Action item
Nothing but the exact lines from the one containing "<h2>Children's Privacy</h2>" through the last line of the records below belongs in your answer.

◆ ◆ ◆ ◆ ◆ ◆ ◆

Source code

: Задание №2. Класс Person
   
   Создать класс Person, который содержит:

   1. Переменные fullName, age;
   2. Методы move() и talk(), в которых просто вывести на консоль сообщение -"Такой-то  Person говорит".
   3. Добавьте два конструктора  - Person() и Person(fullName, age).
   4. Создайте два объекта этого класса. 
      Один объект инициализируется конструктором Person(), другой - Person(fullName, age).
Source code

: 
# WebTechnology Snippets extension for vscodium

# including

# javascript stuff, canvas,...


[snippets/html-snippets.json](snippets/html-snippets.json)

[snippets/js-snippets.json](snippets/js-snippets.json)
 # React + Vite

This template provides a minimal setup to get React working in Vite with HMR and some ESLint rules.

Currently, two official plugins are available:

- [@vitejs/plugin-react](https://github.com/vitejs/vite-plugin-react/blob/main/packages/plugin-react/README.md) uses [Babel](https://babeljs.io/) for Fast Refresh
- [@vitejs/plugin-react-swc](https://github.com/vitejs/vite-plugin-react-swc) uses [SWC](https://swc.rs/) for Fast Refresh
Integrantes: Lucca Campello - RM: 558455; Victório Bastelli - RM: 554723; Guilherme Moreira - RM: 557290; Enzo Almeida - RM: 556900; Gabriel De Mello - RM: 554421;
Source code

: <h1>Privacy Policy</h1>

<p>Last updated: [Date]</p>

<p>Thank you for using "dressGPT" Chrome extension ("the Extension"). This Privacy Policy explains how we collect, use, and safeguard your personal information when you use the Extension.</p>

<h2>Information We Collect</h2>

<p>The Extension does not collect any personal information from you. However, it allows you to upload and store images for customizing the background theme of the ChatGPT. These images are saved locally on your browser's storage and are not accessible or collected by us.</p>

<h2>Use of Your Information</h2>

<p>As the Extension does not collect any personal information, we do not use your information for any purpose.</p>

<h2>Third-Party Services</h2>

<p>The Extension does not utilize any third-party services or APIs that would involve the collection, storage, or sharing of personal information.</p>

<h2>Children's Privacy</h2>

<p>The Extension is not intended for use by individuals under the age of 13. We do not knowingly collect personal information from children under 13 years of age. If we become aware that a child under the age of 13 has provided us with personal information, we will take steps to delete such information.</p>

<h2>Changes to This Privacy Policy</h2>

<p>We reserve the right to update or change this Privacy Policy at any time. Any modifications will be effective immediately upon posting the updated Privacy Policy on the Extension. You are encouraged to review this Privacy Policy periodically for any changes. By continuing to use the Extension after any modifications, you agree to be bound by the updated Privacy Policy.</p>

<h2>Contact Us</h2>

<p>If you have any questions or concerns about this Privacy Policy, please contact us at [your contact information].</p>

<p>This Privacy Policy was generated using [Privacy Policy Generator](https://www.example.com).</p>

◆ ◆ ◆ ◆ ◆ ◆ ◆

Answer below
<h2>Children's Privacy</h2>

<p>The Extension is not intended for use by individuals under the age of 13. We do not knowingly collect personal information from children under 13 years of age. If we become aware that a child under the age of 13 has provided us with personal information, we will take steps to delete such information.</p>

<h2>Changes to This Privacy Policy</h2>

<p>We reserve the right to update or change this Privacy Policy at any time. Any modifications will be effective immediately upon posting the updated Privacy Policy on the Extension. You are encouraged to review this Privacy Policy periodically for any changes. By continuing to use the Extension after any modifications, you agree to be bound by the updated Privacy Policy.</p>

<h2>Contact Us</h2>

<p>If you have any questions or concerns about this Privacy Policy, please contact us at [your contact information].</p>

<p>This Privacy Policy was generated using [Privacy Policy Generator](https://www.example.com).</p>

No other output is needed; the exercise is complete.